Rick Jones, director of the San Antonio-based Mi Casa Foundation, which runs orphanages and homes for the elderly in Mexico, said such stories have impacted his organization.
“I can’t make up excuses when there’s that kind of risk,” Jones said, even though he acknowledges that many parts of Mexico are safe enough places to live and work.
Jones said he used to interview up to 20 candidates for every opening at Mi Casa shelters, but interest diminished to the point that he will not send any volunteers to Mexico this year. He also decided against driving into Mexico.
“If I’m not willing to make to make the trip myself, how can expect others to do the same?” he said.
Mi Casa plans to hire Mexican staff to replace the volunteers. The plan ensures that needs will be met, but Jones said it’s hardly ideal: It takes away the opportunity for Catholics to gain the experience of serving others and learning about Mexico.
Mexican Catholics report similar problems with performing mission work in some parts of the country – especially in rural areas and the North.
Campuses of La Salle University, for example, canceled long-running social service programs during Holy Week in rural parts of the oft-violent state of Durango due to security concerns.
Brother Julian Martinez Sanchez has Mexican volunteers work with the children residing in the Casa Hogar de los Pequenos San Jose, an orphanage in Saltillo, approximately 175 miles southwest of the U.S. border at Laredo, Texas. He also confesses having difficulty finding interested volunteers.
“It’s increasingly difficult to convince the parents,” said Brother Julian, director of the orphanage.
Decker reported fielding similar concerns about safety, but said Ciudad Acuna, which borders Del Rio, Texas, is calm, and violence has been minimal.
He expressed more concern, however, about how Catholics forged relationships with Mexican priests and parishes, but suddenly cut ties over fears of insecurity.
And Decker said evangelicals have made inroads by addressing spiritual and material needs of border cities populated by factory workers, whose economic well-being suffered during the world economic downturn.
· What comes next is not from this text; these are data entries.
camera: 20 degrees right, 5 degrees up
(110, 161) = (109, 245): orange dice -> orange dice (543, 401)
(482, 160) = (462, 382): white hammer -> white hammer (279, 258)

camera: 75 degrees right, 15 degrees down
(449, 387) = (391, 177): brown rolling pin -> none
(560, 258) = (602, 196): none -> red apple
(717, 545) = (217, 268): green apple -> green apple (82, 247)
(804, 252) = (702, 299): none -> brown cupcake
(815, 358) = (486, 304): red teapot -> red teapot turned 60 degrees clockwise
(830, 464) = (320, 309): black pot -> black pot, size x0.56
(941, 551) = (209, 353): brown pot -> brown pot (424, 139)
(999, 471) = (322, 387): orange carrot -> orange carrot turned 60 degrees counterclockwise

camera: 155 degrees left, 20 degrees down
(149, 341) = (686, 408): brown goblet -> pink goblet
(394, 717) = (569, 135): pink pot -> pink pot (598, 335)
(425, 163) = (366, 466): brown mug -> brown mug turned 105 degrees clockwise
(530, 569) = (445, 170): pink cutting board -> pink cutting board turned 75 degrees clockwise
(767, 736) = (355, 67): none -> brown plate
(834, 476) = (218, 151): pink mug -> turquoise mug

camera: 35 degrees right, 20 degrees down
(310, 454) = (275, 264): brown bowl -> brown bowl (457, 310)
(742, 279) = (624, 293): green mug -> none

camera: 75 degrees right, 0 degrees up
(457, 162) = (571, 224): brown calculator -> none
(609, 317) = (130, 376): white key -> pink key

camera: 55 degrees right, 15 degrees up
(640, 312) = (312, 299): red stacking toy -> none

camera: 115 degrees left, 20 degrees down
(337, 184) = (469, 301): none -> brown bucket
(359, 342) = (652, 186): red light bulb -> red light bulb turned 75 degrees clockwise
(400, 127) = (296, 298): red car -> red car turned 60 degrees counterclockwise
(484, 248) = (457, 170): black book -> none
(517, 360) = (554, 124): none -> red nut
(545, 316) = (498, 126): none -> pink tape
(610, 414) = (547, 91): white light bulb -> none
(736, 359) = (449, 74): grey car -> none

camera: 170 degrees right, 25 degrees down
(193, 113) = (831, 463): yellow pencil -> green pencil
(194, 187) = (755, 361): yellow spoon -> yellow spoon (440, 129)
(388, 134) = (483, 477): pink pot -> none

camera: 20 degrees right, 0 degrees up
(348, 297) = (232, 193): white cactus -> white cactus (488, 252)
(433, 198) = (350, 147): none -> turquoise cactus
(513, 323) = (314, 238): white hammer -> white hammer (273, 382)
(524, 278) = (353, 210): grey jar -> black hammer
“When there’s an emergency, they’re in there like you wouldn’t believe,” Decker said, recalling Hurricane Alex in 2010, when Catholics did little to help badly damaged parishes in Mexican border towns, but evangelicals flooded the region with supplies and support.
Decker, whose organization has many Catholic members, but is not affiliated with any parish or diocese, expressed the most disappointment with the bishops of the border region, whose decisions to suspend missions, he said, have left priests in Mexico feeling resentful – especially over the way programs and relationships were suddenly abandoned.
“I believe that the bishops received some very bad advice,” Decker said.
“All of these (mission) groups without exception … (said), ‘We have got an established group of friends in Mexico, we deal with these people, we have a church we are twinning with, we are there with the people, they know us, we know them, it’s friendship,” he explained.
“Along comes this news about the cartels and these friendships immediately ended,” he added.